▶ DESCRIPTION OF THE TASK:
What follows is a listing to transcribe exactly, leaving the pictures out.

[THE DATA — start]

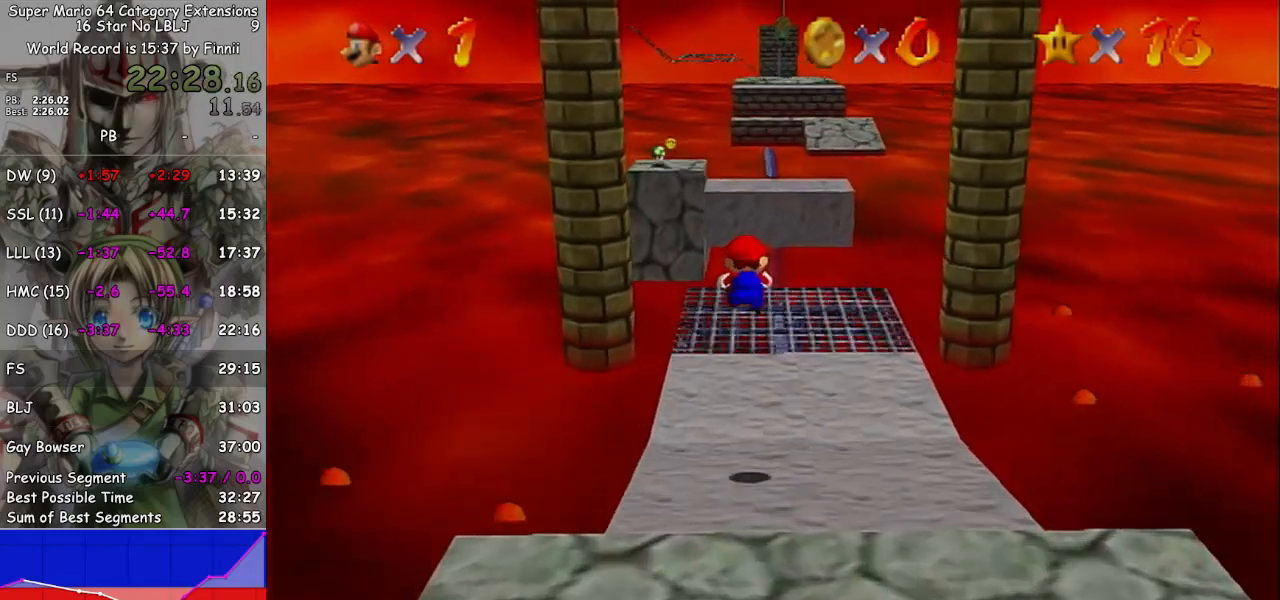
{"buttons": ["L1"], "left_stick": "up-left", "right_stick": "center", "events": [[200, "A", "up"]]}
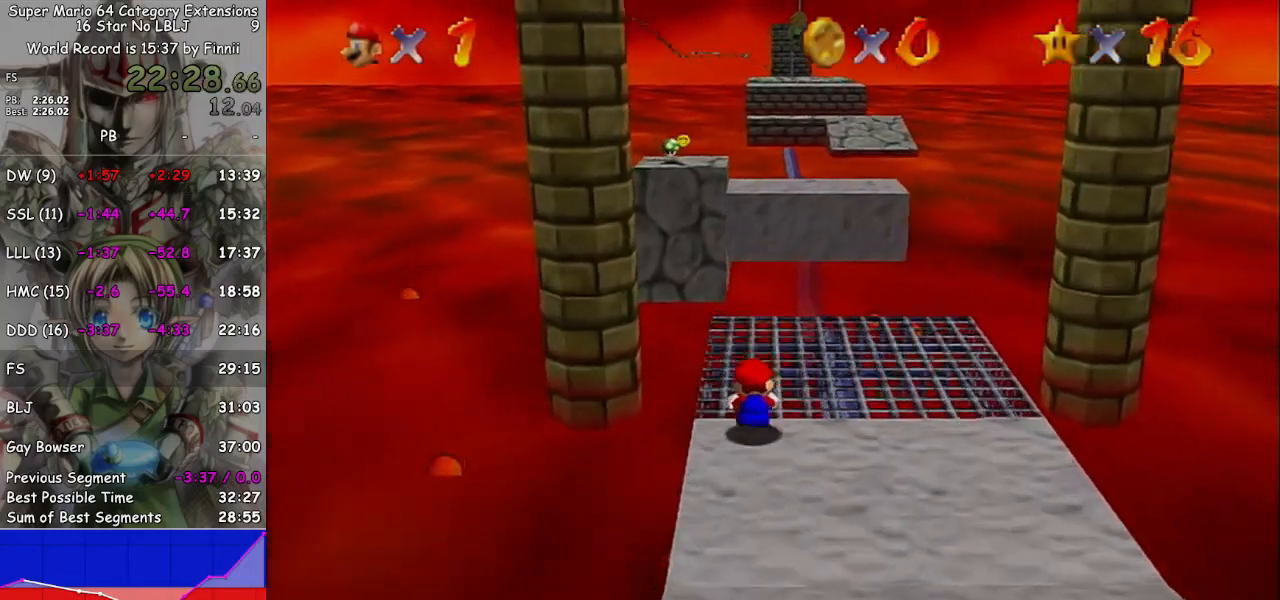
{"buttons": ["A", "L1"], "left_stick": "up-left", "right_stick": "center", "events": [[167, "A", "down"]]}
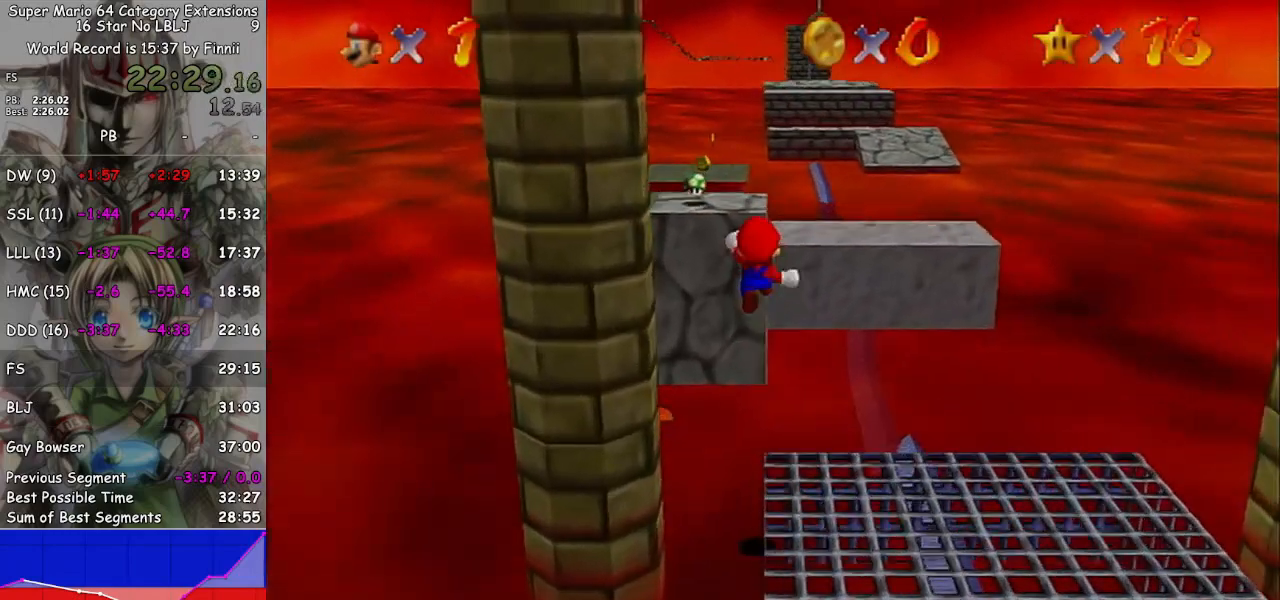
{"buttons": [], "left_stick": "up-left", "right_stick": "center", "events": [[333, "L1", "up"], [433, "A", "up"]]}
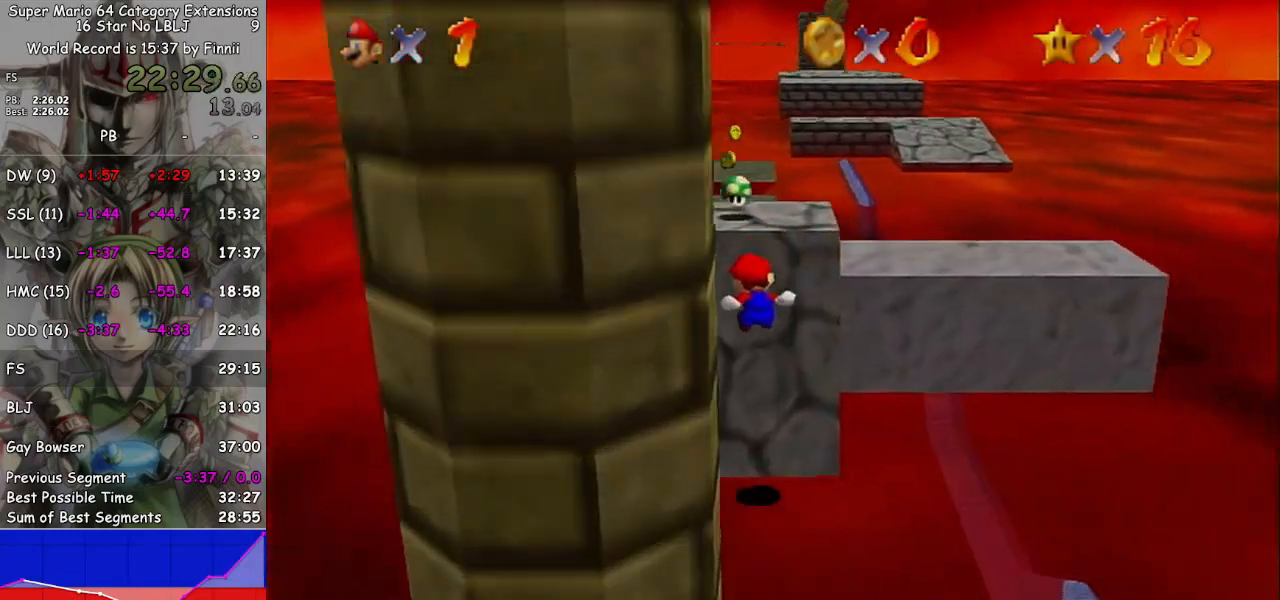
{"buttons": [], "left_stick": "up", "right_stick": "center", "events": [[200, "left_stick", "up"]]}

[THE DATA — finish]

▶ TASK OUTPUT:
{"buttons": ["L1"], "left_stick": "up-left", "right_stick": "center", "events": [[200, "A", "up"]]}
{"buttons": ["A", "L1"], "left_stick": "up-left", "right_stick": "center", "events": [[167, "A", "down"]]}
{"buttons": [], "left_stick": "up-left", "right_stick": "center", "events": [[333, "L1", "up"], [433, "A", "up"]]}
{"buttons": [], "left_stick": "up", "right_stick": "center", "events": [[200, "left_stick", "up"]]}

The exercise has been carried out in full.